To end up being successful, I have to endure many, many losing sessions. A 1% edge means that for every 200 competitions, I’ll win 101 times and lose 99 times. That’s a LOT of losing! I can safely predict that I’ll be ahead after enough trials, but I can’t tell you what’s going to happen over the next couple months of gambling (and I have no certainly when that will be. As this goes to press, there’s rioting in the streets. That could easily keep the casinos closed longer than originally predicted).
One thing I can’t tell you is how to put up with losing. We all have different personalities, and whatever right brain or left brain advice I give a person will fall on deaf ears some of the time. Some people die a little bit inside with every loss. I mainly shrug it off because I strongly believe that eventually I will come out ahead.
What I can tell you is that however you do it, you must put up with the losing if you want to experience the winning that will come. Sally’s skill set is remarkable. She has a great support team.
My advice to her is to do it again next year. She did well in the competition last year as well, under slightly different rules. Maybe the judges, whether intentional or not, want to rotate the winners over time. But with her skill set, she will definitely succeed if she lets herself compete. Her edge over the other contestants is much more than the 1% I regularly fade.
If she gets too down and out and decides she never wants to compete again, I can guarantee she’ll never win. You must be in the game in order to win the game.

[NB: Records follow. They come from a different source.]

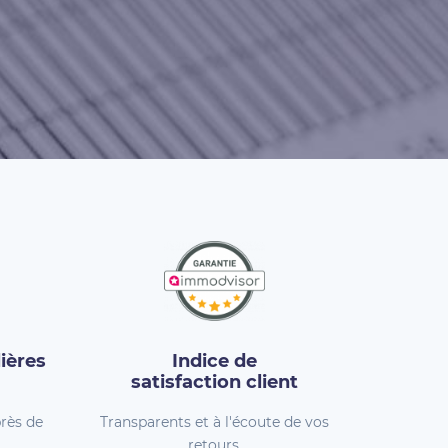
ières
Indice de
satisfaction client
rès de
Transparents et à l'écoute de vos
retours.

To be sure, my suggestion is based on my experience of having hundreds of thousands of hands to play every year. I don’t know what I would advise an Olympic athlete who can only compete on that stage every four years. If that event is cancelled for this Olympiad, many, many athletes will have missed a once-in-a-lifetime opportunity. Political elections fall into the same category.
For Sally, her once-a-year opportunity is certainly more manageable than every four years. Likely she’ll still be “in her prime,” competition-wise, for some time to come. Plus, winning a Toastmasters contest will probably not appear on her Wikipedia page — if she ever gets one.

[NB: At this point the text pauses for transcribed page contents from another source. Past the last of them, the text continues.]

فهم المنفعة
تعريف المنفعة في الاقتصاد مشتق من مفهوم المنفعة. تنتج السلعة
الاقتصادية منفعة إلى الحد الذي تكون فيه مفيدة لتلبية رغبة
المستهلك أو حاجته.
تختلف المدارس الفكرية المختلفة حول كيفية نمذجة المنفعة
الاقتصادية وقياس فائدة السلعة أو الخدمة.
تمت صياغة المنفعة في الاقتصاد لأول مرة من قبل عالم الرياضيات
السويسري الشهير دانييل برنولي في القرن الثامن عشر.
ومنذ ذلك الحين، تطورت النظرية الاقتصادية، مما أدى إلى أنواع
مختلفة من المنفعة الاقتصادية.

Still, she spent hundreds of hours preparing for this competition. It’s easy to see that some might view that as wasted time. While I wouldn’t agree with such an assessment, many people would.
My advice ends up very similar to what cowboys say. If a horse bucks you off, the very best thing for you to do is to get back in the saddle and try it again. That’s what I suggest for Sally. And that’s what I suggest for you.